### [Exercise requirements]
Starting at the line containing "- La página" and ending at the line containing "## Pantallazos de", print every line of the material below exactly, both ends included, and stop there.

### [Given entries]
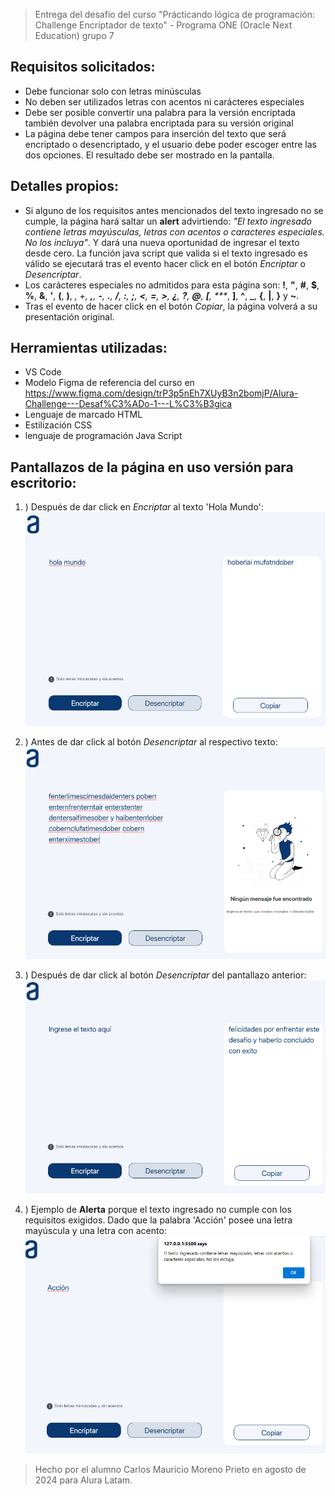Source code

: > Entrega del desafio del curso "Prácticando lógica de programación: Challenge Encriptador de texto" - Programa ONE (Oracle Next Education) grupo 7

## Requisitos solicitados:
- Debe funcionar solo con letras minúsculas
- No deben ser utilizados letras con acentos ni carácteres especiales
- Debe ser posible convertir una palabra para la versión encriptada también devolver una palabra encriptada para su versión original
- La página debe tener campos para inserción del texto que será encriptado o desencriptado, y el usuario debe poder escoger entre las dos opciones. El resultado debe ser mostrado en la pantalla.

## Detalles propios:

* Si alguno de los requisitos antes mencionados del texto ingresado no se cumple, la página hará saltar un **alert** advirtiendo: *"El texto ingresado contiene letras mayúsculas, letras con acentos o caracteres especiales. No los incluya"*. Y dará una nueva oportunidad de ingresar el texto desde cero. La función java script que valida si el texto ingresado es válido se ejecutará tras el evento hacer click en el botón *Encriptar* o *Desencriptar*.
* Los carácteres especiales no admitidos para esta página son: **!**, **"**, **#**, **$**, **%**, **&**, **'**, **(**, **)**, *, +, **,**, **-**, **.**, **/**, **:**, **;**, **<**, **=**, **>**, **¿**, **?**, **@**, **[**, **\**, **]**, **^**, **_**, **{**, **|**, **}** y **~**.
* Tras el evento de hacer click en el botón *Copiar*, la página volverá a su presentación original.


## Herramientas utilizadas:
* VS Code
* Modelo Figma de referencia del curso en [https://www.figma.com/design/trP3p5nEh7XUyB3n2bomjP/Alura-Challenge---Desaf%C3%ADo-1---L%C3%B3gica
](https://www.figma.com/design/trP3p5nEh7XUyB3n2bomjP/Alura-Challenge---Desaf%C3%ADo-1---L%C3%B3gica
)
* Lenguaje de marcado HTML
* Estilización CSS
* lenguaje de programación Java Script

## Pantallazos de la página en uso versión para escritorio:

1. )  Después de dar click en *Encriptar* al texto 'Hola Mundo':
![imagen](https://raw.githubusercontent.com/KarlLta/solucion-challenge-alura/150df8b5c2fdd0e4309360d9957f9eda47fe0d7f/pictures/pantallazo%20uno.png)

2. ) Antes de dar click al botón *Desencriptar* al respectivo texto:
![imagen](https://raw.githubusercontent.com/KarlLta/solucion-challenge-alura/150df8b5c2fdd0e4309360d9957f9eda47fe0d7f/pictures/pantallazo%20dos.png)

3. ) Después de dar click al botón *Desencriptar* del pantallazo anterior:
![imagen](https://raw.githubusercontent.com/KarlLta/solucion-challenge-alura/150df8b5c2fdd0e4309360d9957f9eda47fe0d7f/pictures/pantallazo%20tres.png)

4. ) Ejemplo de **Alerta** porque el texto ingresado no cumple con los requisitos exigidos. Dado que la palabra 'Acción' posee una letra mayúscula y una letra con acento:
![imagen](https://raw.githubusercontent.com/KarlLta/solucion-challenge-alura/150df8b5c2fdd0e4309360d9957f9eda47fe0d7f/pictures/pantallazo%20cuatro.png)


> Hecho por el alumno Carlos Mauricio Moreno Prieto en agosto de 2024 para Alura Latam.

### [Result of this exercise]
- La página debe tener campos para inserción del texto que será encriptado o desencriptado, y el usuario debe poder escoger entre las dos opciones. El resultado debe ser mostrado en la pantalla.

## Detalles propios:

* Si alguno de los requisitos antes mencionados del texto ingresado no se cumple, la página hará saltar un **alert** advirtiendo: *"El texto ingresado contiene letras mayúsculas, letras con acentos o caracteres especiales. No los incluya"*. Y dará una nueva oportunidad de ingresar el texto desde cero. La función java script que valida si el texto ingresado es válido se ejecutará tras el evento hacer click en el botón *Encriptar* o *Desencriptar*.
* Los carácteres especiales no admitidos para esta página son: **!**, **"**, **#**, **$**, **%**, **&**, **'**, **(**, **)**, *, +, **,**, **-**, **.**, **/**, **:**, **;**, **<**, **=**, **>**, **¿**, **?**, **@**, **[**, **\**, **]**, **^**, **_**, **{**, **|**, **}** y **~**.
* Tras el evento de hacer click en el botón *Copiar*, la página volverá a su presentación original.


## Herramientas utilizadas:
* VS Code
* Modelo Figma de referencia del curso en [https://www.figma.com/design/trP3p5nEh7XUyB3n2bomjP/Alura-Challenge---Desaf%C3%ADo-1---L%C3%B3gica
](https://www.figma.com/design/trP3p5nEh7XUyB3n2bomjP/Alura-Challenge---Desaf%C3%ADo-1---L%C3%B3gica
)
* Lenguaje de marcado HTML
* Estilización CSS
* lenguaje de programación Java Script

## Pantallazos de la página en uso versión para escritorio:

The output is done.